(Collection entries)
====================
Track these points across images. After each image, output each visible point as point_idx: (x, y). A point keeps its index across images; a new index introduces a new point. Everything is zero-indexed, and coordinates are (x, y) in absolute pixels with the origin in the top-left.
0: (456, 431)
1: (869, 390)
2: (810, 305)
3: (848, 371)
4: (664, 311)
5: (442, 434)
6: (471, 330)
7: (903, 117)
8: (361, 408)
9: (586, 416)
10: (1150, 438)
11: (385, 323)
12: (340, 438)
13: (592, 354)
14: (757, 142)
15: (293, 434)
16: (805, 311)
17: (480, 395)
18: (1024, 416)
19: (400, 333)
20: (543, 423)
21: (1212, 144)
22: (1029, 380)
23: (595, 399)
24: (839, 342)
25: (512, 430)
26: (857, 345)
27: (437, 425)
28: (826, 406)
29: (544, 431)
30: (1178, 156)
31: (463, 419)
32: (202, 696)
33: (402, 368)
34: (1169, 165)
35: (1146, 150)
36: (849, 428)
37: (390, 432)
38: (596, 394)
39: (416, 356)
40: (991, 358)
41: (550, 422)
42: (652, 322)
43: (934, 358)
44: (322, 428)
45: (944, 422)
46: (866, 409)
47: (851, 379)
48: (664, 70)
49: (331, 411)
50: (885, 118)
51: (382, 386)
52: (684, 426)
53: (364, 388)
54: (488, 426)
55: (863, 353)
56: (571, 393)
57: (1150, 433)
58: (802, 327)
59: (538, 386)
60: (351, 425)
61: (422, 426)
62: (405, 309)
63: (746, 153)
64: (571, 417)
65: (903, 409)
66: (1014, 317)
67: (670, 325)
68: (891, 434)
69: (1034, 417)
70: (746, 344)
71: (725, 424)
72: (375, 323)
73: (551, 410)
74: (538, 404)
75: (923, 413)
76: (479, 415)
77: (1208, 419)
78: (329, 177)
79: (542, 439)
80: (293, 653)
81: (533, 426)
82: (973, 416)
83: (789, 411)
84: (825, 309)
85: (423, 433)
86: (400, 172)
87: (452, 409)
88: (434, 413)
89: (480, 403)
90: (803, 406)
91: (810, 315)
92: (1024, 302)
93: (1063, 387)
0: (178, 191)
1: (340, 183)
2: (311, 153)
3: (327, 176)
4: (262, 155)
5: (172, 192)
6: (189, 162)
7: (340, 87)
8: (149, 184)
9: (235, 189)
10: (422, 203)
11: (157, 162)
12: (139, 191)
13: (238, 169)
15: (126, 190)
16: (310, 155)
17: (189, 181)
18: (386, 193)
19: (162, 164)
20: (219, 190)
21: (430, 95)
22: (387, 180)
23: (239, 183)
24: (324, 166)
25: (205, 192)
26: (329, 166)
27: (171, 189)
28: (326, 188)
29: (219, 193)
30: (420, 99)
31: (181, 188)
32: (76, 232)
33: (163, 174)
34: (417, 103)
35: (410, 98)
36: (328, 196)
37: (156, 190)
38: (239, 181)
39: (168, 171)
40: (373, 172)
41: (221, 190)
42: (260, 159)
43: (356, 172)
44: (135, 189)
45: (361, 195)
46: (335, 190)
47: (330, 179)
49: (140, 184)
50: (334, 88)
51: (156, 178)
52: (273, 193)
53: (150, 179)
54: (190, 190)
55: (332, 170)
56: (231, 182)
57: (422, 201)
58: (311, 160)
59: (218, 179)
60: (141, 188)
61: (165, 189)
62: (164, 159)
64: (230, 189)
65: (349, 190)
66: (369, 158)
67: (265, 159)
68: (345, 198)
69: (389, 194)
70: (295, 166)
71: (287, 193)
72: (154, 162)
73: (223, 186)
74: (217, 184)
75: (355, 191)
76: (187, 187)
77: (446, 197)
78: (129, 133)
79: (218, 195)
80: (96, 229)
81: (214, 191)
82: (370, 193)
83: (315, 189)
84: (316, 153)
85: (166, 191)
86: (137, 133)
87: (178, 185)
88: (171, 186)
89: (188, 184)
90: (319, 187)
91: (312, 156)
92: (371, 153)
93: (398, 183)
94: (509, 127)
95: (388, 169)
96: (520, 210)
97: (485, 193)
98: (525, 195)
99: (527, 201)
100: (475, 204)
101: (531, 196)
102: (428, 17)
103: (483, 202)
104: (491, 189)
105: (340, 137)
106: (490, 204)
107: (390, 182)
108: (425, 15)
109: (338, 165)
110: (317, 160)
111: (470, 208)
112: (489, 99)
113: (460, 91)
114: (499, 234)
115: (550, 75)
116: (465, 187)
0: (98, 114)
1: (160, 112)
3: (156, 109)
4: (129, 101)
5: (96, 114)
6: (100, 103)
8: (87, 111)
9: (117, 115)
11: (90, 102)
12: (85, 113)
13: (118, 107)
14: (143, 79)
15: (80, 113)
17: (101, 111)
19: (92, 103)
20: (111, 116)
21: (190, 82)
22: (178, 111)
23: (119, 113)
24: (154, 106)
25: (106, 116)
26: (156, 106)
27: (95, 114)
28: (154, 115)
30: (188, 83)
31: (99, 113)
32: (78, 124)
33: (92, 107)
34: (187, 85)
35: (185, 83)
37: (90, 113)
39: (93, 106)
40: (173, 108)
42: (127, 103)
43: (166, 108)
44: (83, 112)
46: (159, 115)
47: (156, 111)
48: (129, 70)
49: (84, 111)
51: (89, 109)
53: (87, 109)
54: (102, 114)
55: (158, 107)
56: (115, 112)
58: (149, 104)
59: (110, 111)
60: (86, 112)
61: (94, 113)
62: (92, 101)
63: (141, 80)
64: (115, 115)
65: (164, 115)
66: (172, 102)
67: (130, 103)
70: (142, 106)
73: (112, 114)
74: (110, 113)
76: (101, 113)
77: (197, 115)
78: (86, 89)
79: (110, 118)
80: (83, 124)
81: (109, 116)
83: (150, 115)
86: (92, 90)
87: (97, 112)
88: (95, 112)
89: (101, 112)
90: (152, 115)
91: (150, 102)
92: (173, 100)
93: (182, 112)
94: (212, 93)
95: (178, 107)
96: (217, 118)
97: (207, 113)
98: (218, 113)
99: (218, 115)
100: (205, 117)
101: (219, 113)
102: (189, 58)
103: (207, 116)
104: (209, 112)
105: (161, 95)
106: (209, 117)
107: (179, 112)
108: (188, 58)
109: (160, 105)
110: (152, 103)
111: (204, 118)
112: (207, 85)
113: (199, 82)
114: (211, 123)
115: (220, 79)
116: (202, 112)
====================
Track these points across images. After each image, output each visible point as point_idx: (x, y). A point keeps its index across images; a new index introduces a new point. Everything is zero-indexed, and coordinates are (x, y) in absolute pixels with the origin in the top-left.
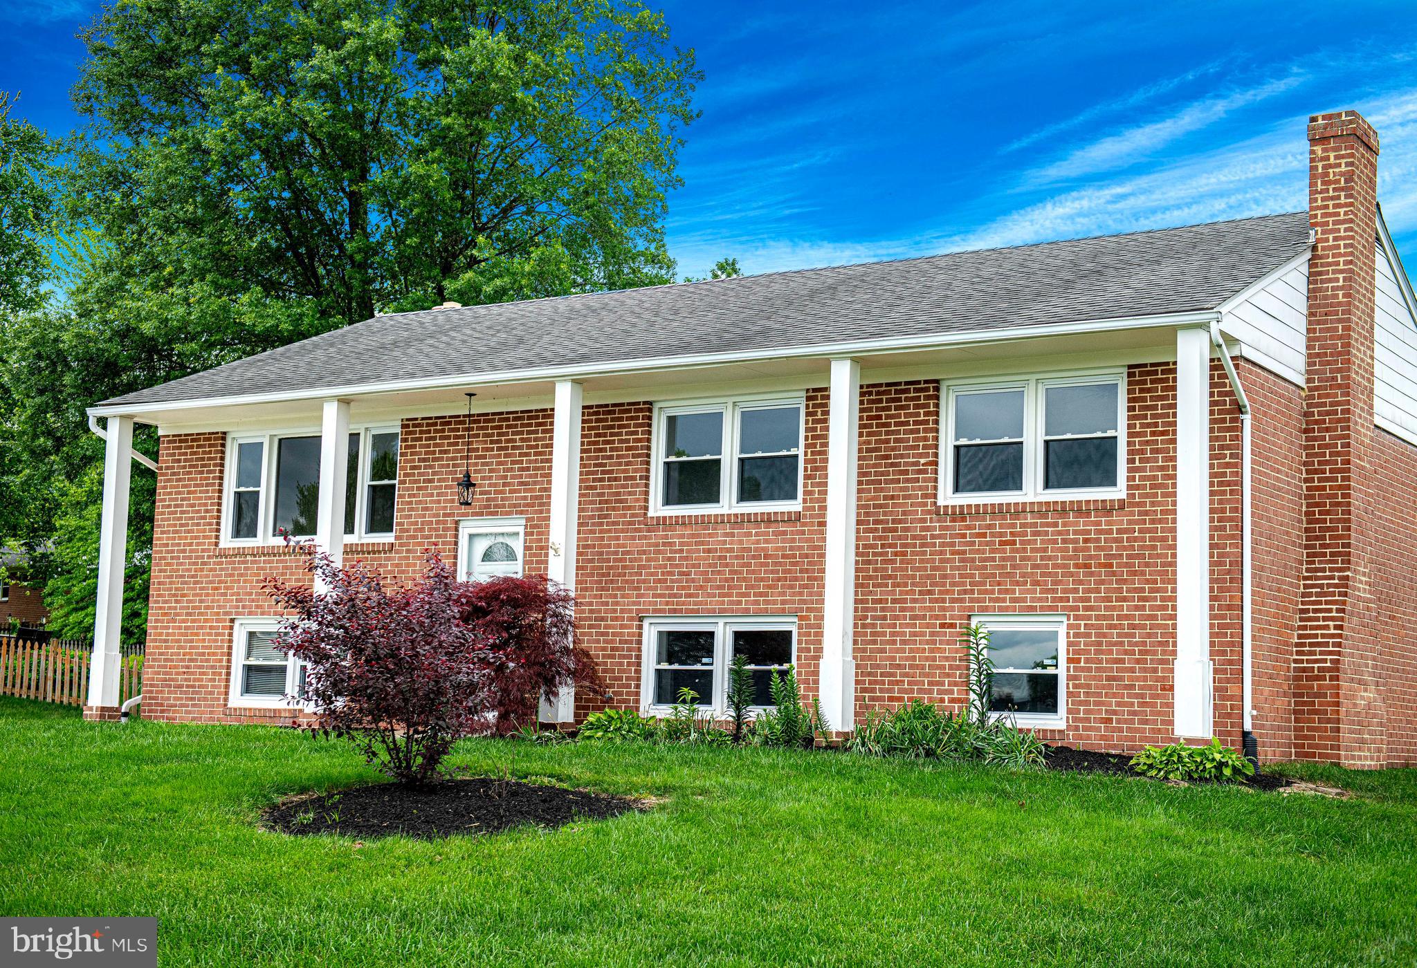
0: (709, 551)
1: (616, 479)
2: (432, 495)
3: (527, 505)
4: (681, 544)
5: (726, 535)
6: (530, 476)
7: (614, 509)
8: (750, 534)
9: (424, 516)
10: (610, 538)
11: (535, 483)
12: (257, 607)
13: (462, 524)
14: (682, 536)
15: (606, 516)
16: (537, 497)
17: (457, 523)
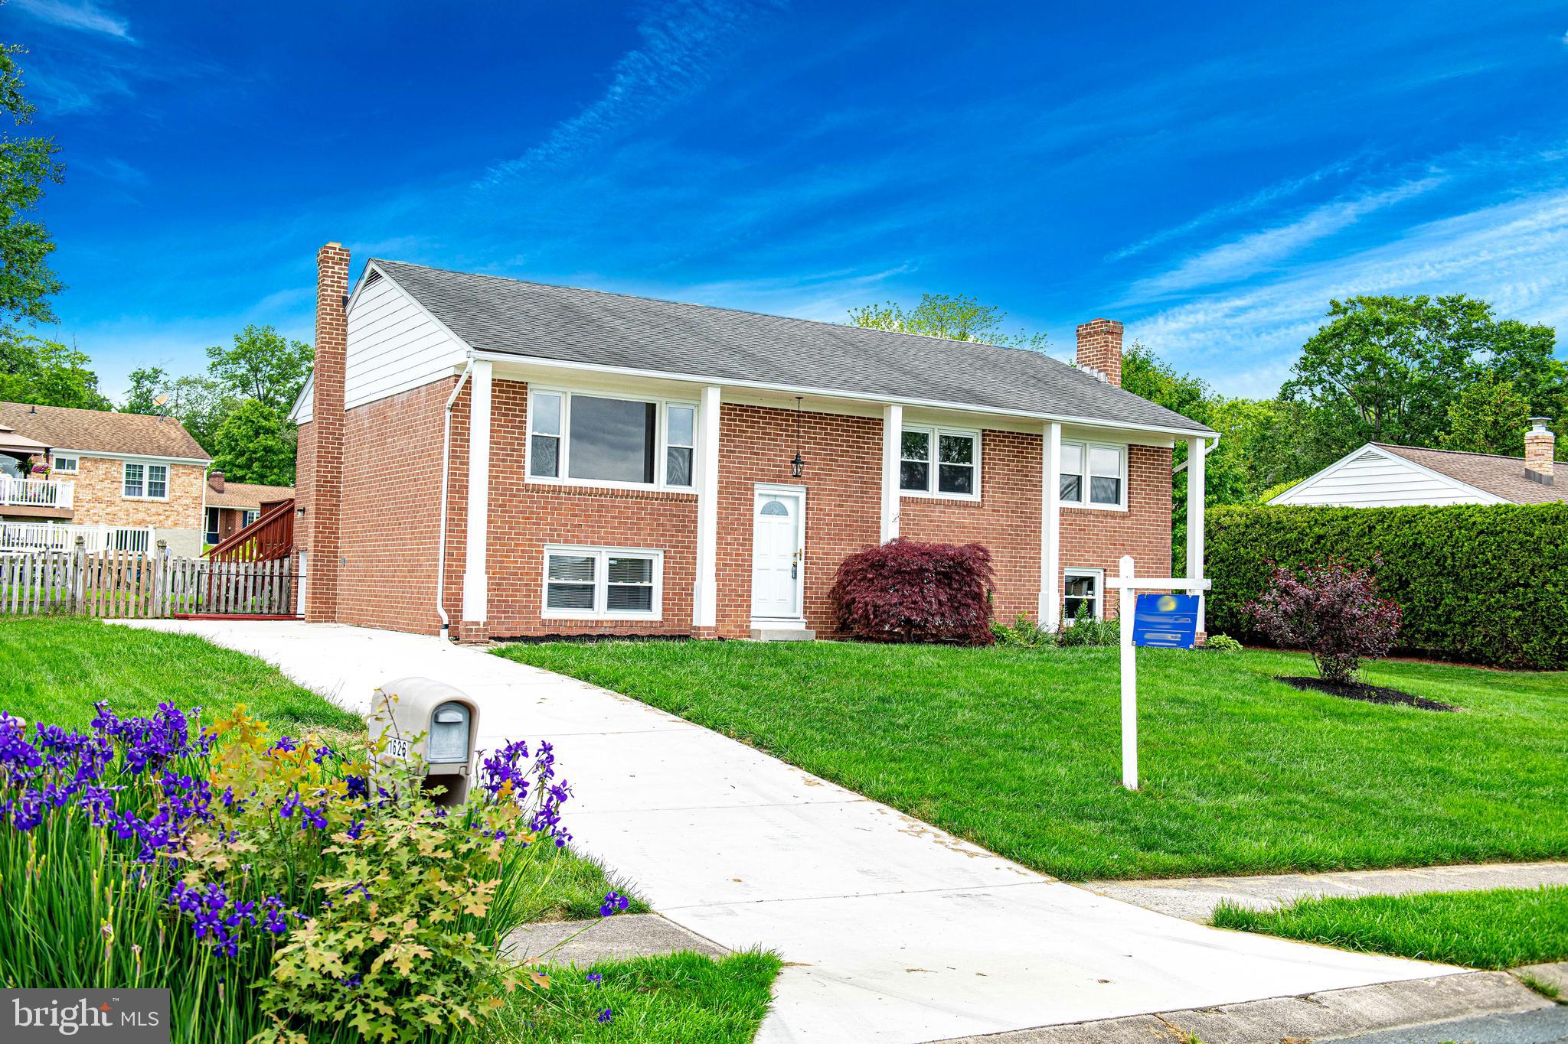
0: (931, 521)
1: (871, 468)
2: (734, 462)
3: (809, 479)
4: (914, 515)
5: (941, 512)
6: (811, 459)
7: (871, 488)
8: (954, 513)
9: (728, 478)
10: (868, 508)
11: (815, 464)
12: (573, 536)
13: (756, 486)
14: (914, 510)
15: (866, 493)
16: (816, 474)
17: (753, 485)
====================
## Task requirements
All that is needed is the exact run of lines above from the line containing "22: (1029, 380)" through the line containing "92: (1024, 302)", both of them included.

## Response area
22: (1029, 380)
23: (595, 399)
24: (839, 342)
25: (512, 430)
26: (857, 345)
27: (437, 425)
28: (826, 406)
29: (544, 431)
30: (1178, 156)
31: (463, 419)
32: (202, 696)
33: (402, 368)
34: (1169, 165)
35: (1146, 150)
36: (849, 428)
37: (390, 432)
38: (596, 394)
39: (416, 356)
40: (991, 358)
41: (550, 422)
42: (652, 322)
43: (934, 358)
44: (322, 428)
45: (944, 422)
46: (866, 409)
47: (851, 379)
48: (664, 70)
49: (331, 411)
50: (885, 118)
51: (382, 386)
52: (684, 426)
53: (364, 388)
54: (488, 426)
55: (863, 353)
56: (571, 393)
57: (1150, 433)
58: (802, 327)
59: (538, 386)
60: (351, 425)
61: (422, 426)
62: (405, 309)
63: (746, 153)
64: (571, 417)
65: (903, 409)
66: (1014, 317)
67: (670, 325)
68: (891, 434)
69: (1034, 417)
70: (746, 344)
71: (725, 424)
72: (375, 323)
73: (551, 410)
74: (538, 404)
75: (923, 413)
76: (479, 415)
77: (1208, 419)
78: (329, 177)
79: (542, 439)
80: (293, 653)
81: (533, 426)
82: (973, 416)
83: (789, 411)
84: (825, 309)
85: (423, 433)
86: (400, 172)
87: (452, 409)
88: (434, 413)
89: (480, 403)
90: (803, 406)
91: (810, 315)
92: (1024, 302)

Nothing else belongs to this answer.